Bis zu seiner Heirat mit der geschiedenen Protestantin Elsa von Bercken im Oktober 1902, die seine Exkommunikation zur Folge hatte, war auch katholische Kirchenmusik für ihn immer wieder ein Thema gewesen. Nun verschob Reger seine Prioritäten nahezu vollständig zugunsten evangelischer Kirchenmusik. Er edierte praktische Ausgaben zweier Bachkantaten und komponierte seine erste eigene Choralkantate Vom Himmel hoch, da komm ich her auf den Weihnachtschoral von Martin Luther.

Damit jede Kirchengemeinde seine Choralkantaten aufführen konnte, fordert Reger in seinen fünf Choralkantaten nur bescheidene Instrumentalkräfte und bezieht häufig Gemeindegesang als „interaktiven“ Anteil mit ein. Neue Impulse für sein kirchenmusikalisches Schaffen ergaben sich mit dem Umzug nach Leipzig 1907, wo Max Reger bis zu seinem frühen Tod im Alter von nur 43 Jahren am 11. Mai 1916 eine Professur für Komposition am Konservatorium innehatte und kurze Zeit auch als Universitätsmusikdirektor tätig war.

Regers Freund Fritz Stein, Universitätsmusikdirektor in Jena, bemühte sich um eine Ehrendoktorwürde für Reger, die schon 1908 im Rahmen des 350-jährigen Universitätsjubiläums verliehen wurde. Reger bedankte sich mit einer festlichen Komposition, die kein Gelegenheitswerk sein sollte. Bis zu den Jubiläumsfeierlichkeiten war nur der erste Teil des Werks fertig, der im Festgottesdienst am 31. Juli 1908 aus der Taufe gehoben wurde.

Ein Jahr später war das Werk – nunmehr in seinen Ausmaßen nicht mehr für den Gottesdienst geeignet – abgeschlossen, die Uraufführung erfolgte, gleichzeitig in Breslau und Chemnitz, am 23. Februar 1910. Schon lange hatte Reger mit entsprechenden chorsymphonischen Plänen gerungen, immer wieder auch mit einem Te Deum, das aber nie in dieser Form ausgearbeitet wurde. Die enormen technischen Anforderungen (er forderte Stein gegenüber „10000000000000000 Proben“), nach dessen erfolgreicher Umsetzung der Hörer „als ‚Relief‘ an der Wand kleben“ solle, haben die Komposition bis heute nicht zu einem Repertoirewerk werden lassen.
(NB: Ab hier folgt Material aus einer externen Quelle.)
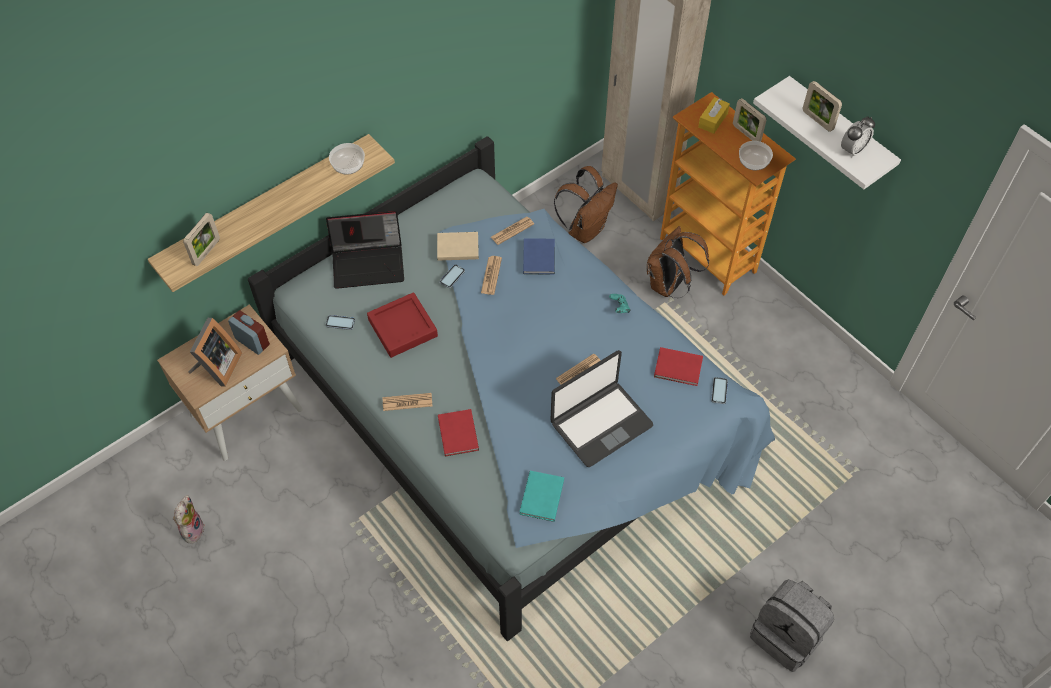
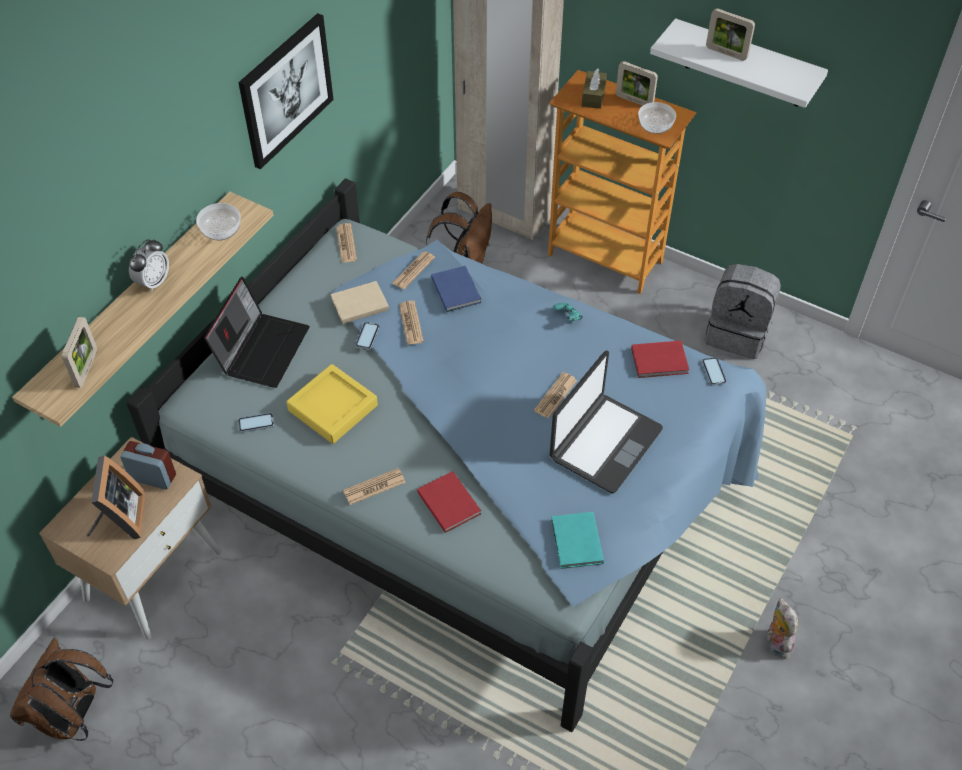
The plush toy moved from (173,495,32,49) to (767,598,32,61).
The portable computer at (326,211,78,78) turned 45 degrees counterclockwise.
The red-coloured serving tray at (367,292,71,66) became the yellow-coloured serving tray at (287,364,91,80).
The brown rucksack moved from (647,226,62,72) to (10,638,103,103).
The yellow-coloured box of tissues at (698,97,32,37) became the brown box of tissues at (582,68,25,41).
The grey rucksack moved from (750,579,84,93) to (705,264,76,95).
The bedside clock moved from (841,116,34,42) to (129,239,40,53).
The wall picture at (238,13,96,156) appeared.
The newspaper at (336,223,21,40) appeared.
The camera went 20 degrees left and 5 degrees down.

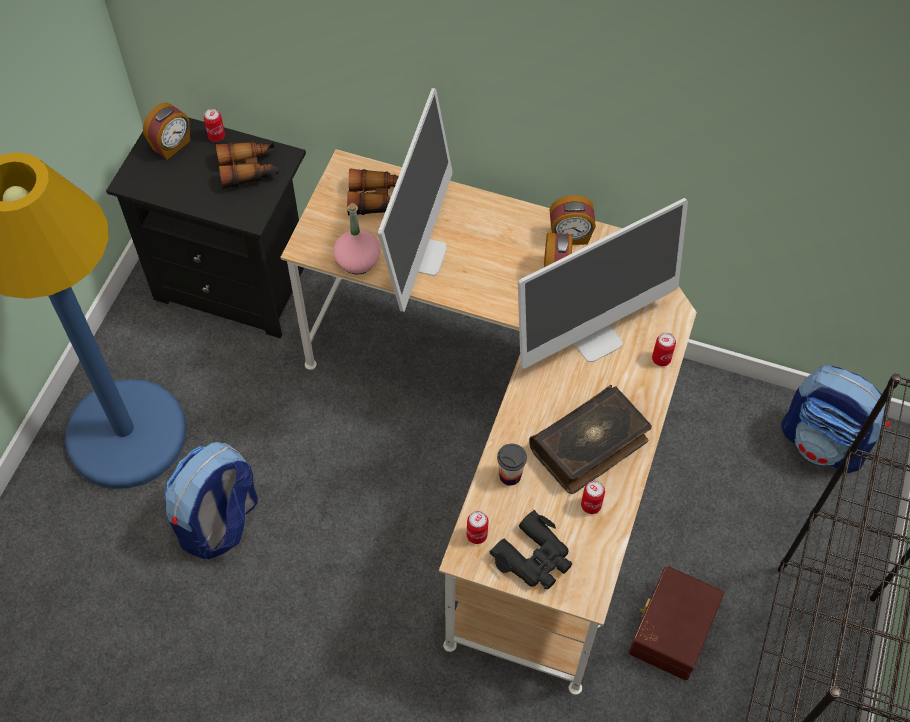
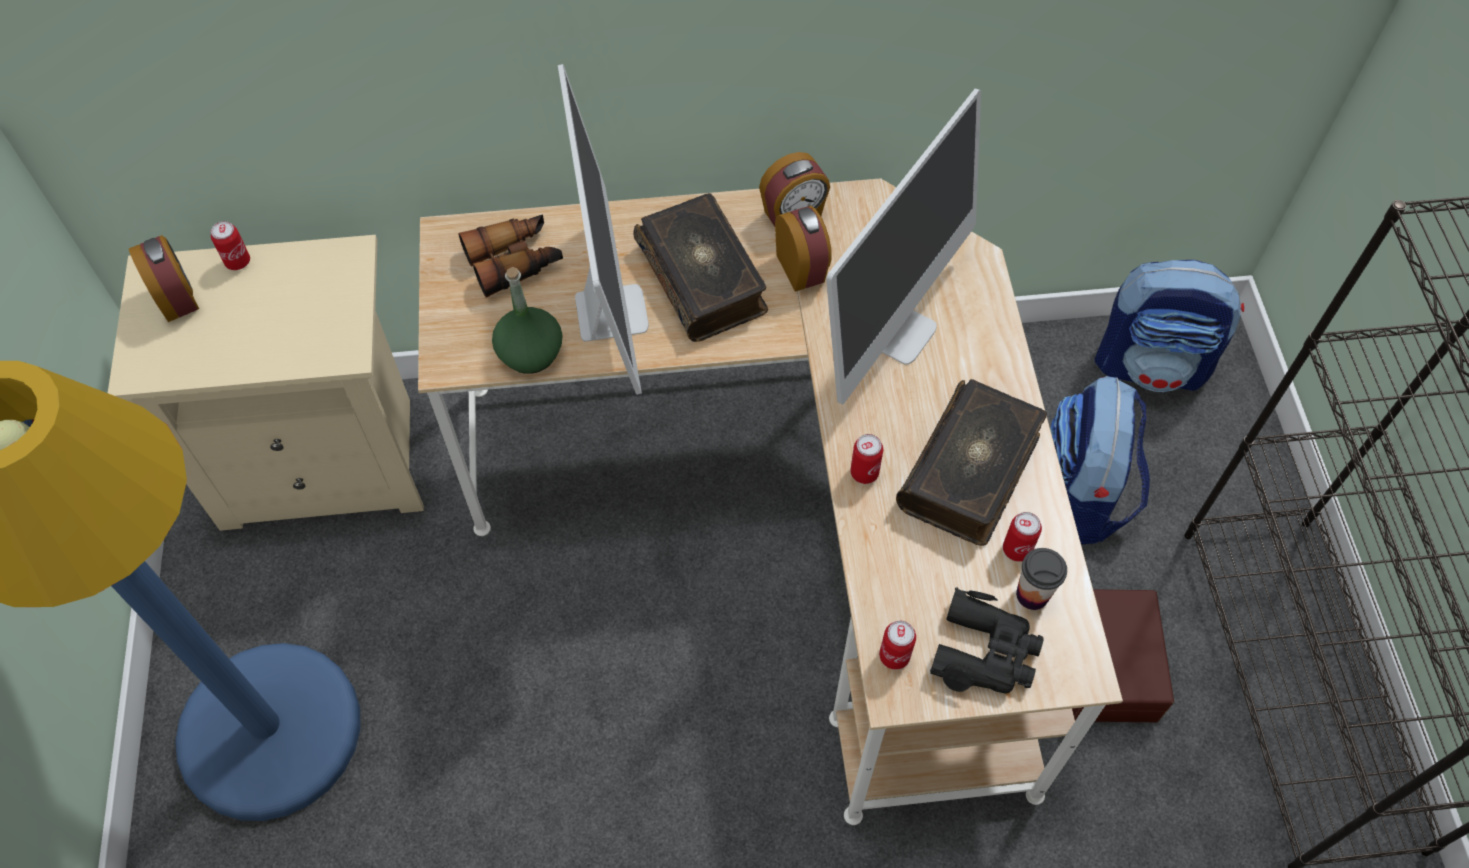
The black-coloured nightstand at (106,117,200,221) became the beige-coloured nightstand at (108,235,316,296).
The bedside clock at (143,103,47,57) turned 45 degrees counterclockwise.
The rucksack moved from (164,442,94,118) to (1051,376,99,168).
The field glasses at (216,142,63,48) disappeared.
The pinkish bottle at (334,203,46,72) became the green-coloured bottle at (492,267,71,107).
The cup moved from (497,444,30,42) to (1016,548,51,62).
The can moved from (652,333,24,33) to (850,434,33,50).
The book at (633,193,135,149) appeared.
The camera went 25 degrees left and 0 degrees up.

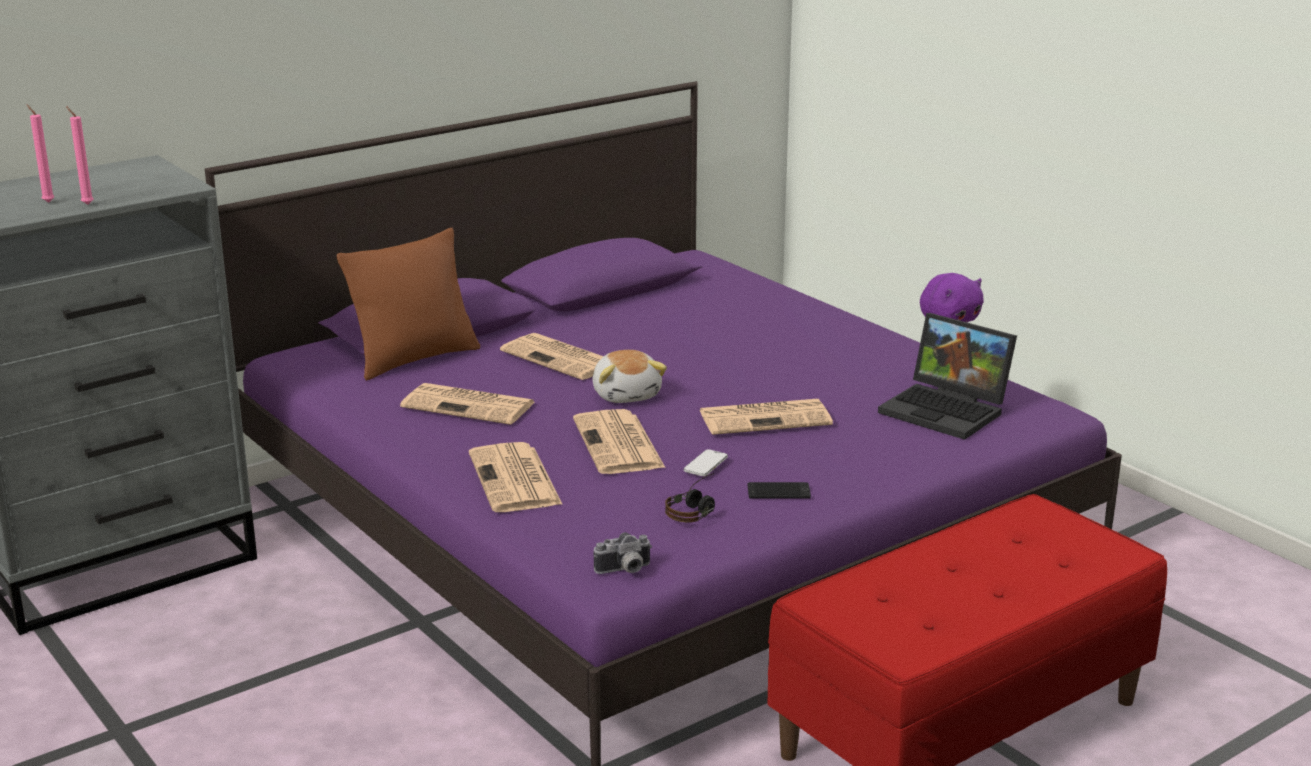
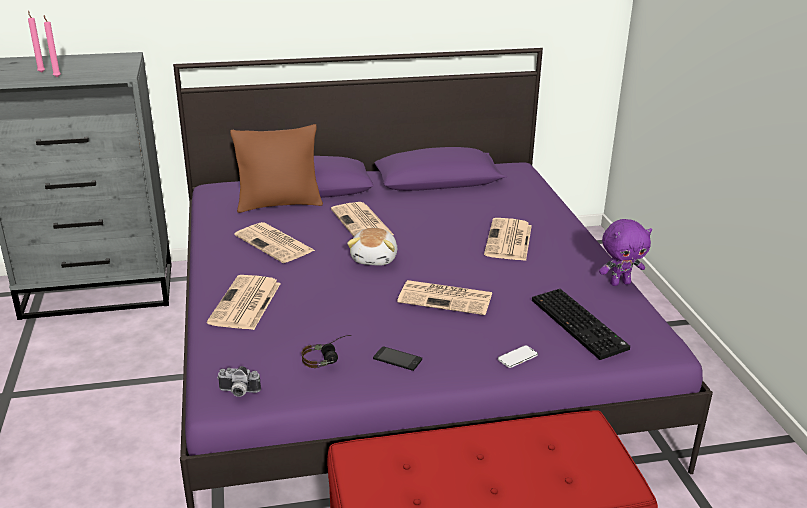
The newspaper moved from (573,409,93,65) to (484,218,48,43).
The handset moved from (684,449,44,27) to (498,345,40,23).
The portable computer at (878,313,139,127) was replaced by the computer keyboard at (532,289,98,71).
The camera went 25 degrees right and 5 degrees up.

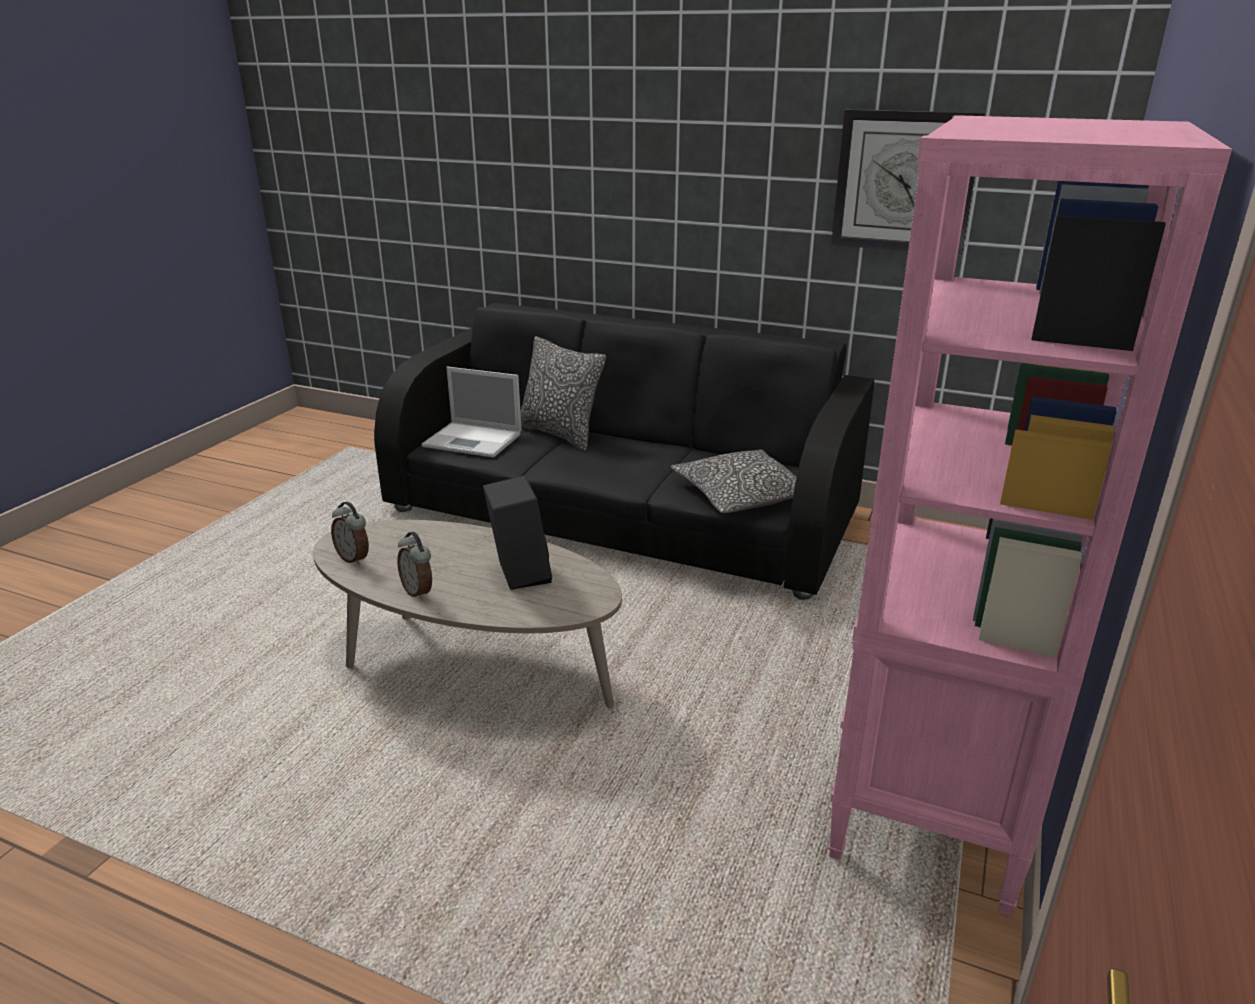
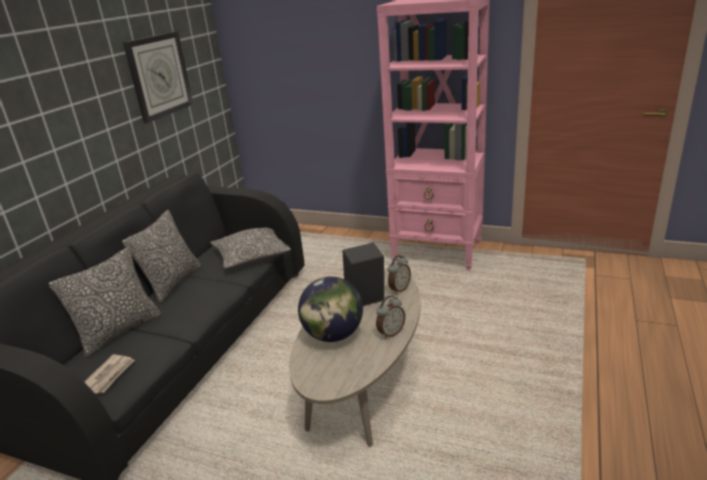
The bedside clock moved from (331,502,38,63) to (388,255,23,39).
The portable computer at (422,367,100,91) was replaced by the newspaper at (84,355,51,39).
The throw pillow at (122,210,79,93) appeared.
The world globe at (298,276,65,66) appeared.
The camera went 90 degrees left and 0 degrees up.

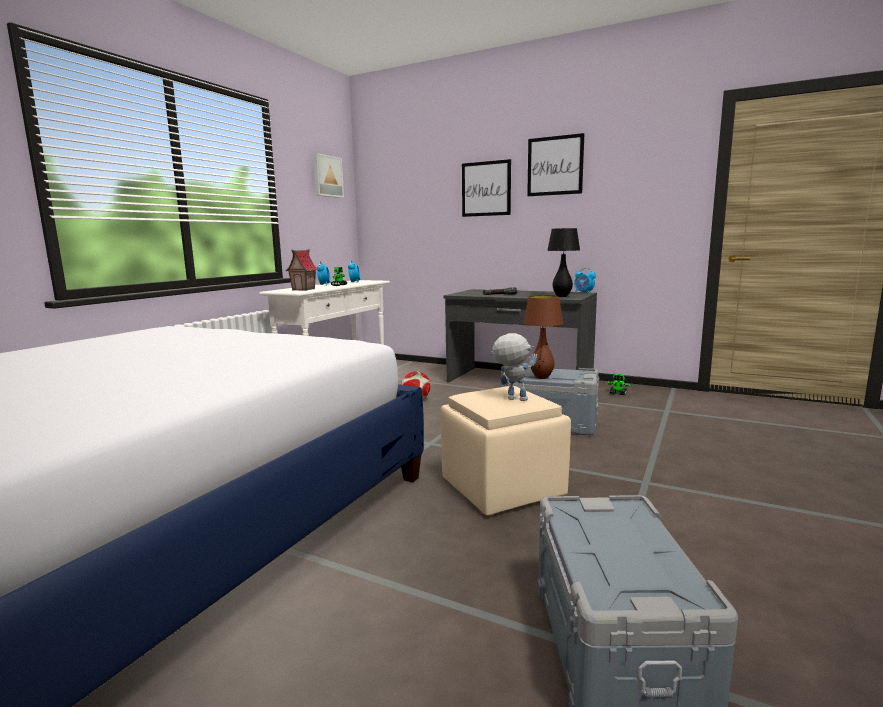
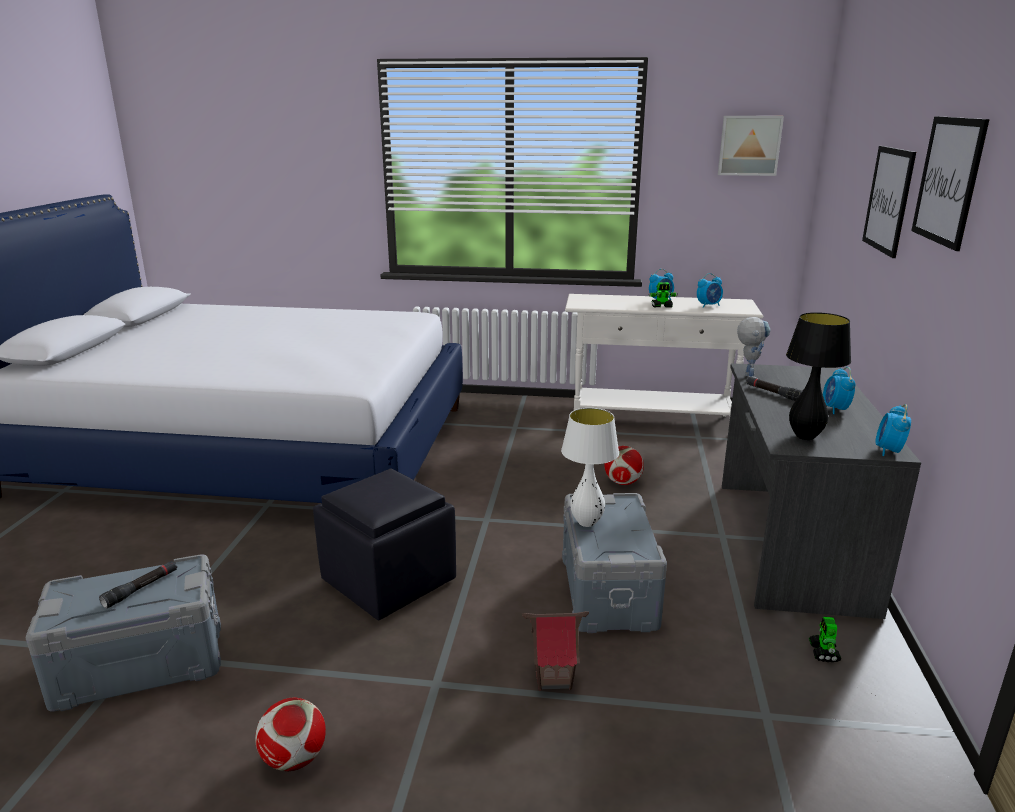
The miniature house moved from (285,249,34,42) to (522,611,67,80).
The beige-coloured pouffe at (441,386,130,129) became the black-coloured pouffe at (313,469,143,151).
The model robot moved from (489,333,48,68) to (737,317,33,61).
The brown table lamp at (523,295,40,84) became the whitish table lamp at (561,408,58,119).
The black-coloured torch at (99,561,78,48) appeared.
The football ball at (255,697,71,74) appeared.
The bedside clock at (823,367,33,47) appeared.
The camera went 70 degrees right and 10 degrees up.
Unmittelbar nach Abschluss des 100. Psalms Opus 106 schuf Reger im Juli 1909 einen weiteren Höhepunkt seines kirchenmusikalischen Schaffens, die Motette Mein Odem ist schwach Opus 110 Nummer 1 auf Verse aus dem Buch Hiob. 1911 und 1912 entstanden zwei weitere Motetten, die dem Opus 110 zugeordnet wurden – das Triptychon stellt ähnlich hohe Herausforderungen an die Interpreten wie die Bach’schen Motetten; heute ist es zumeist im Konzert, nicht im Gottesdienst zu hören. Ebenso wie der 100. Psalm (dieser häufig in Einrichtung mit Orgel statt Orchester) erfreuen sich diese drei Werke auch heute trotz oder gerade wegen der hohen Anforderungen bei couragierten Kirchenchören und Vokalensembles großer Beliebtheit.

Wider die Kriegseuphorie

In den letzten Lebensjahren Regers rückte sein kirchenmusikalisches Schaffen für Chor und Orgel in den Hintergrund, vielleicht auch weil ihn weltlichere Dinge stärker beschäftigten – etwa die Erziehung seiner beiden heißgeliebten Adoptivtöchter Christa und Lotti, die Vorsorge für seine Familie (auch Reger war vor falschen Finanzinvestitionen nicht gefeit!) und seiner Stelle als Meininger Hofkapellmeister 1911–1914. Als Ausnahmeerscheinung in Regers kirchenmusikalischem Gesamtwerk dürfen wir die zwanzig Responsorien ansehen, die für die amerikanische lutherische Kirche entstanden und im April 1914 veröffentlicht wurden. Regers mangelnde Beherrschung der englischen Sprache ist hier offenkundig, Ottmar Schreibers deutsche Nachdichtung in Chorkreisen besonders beliebt.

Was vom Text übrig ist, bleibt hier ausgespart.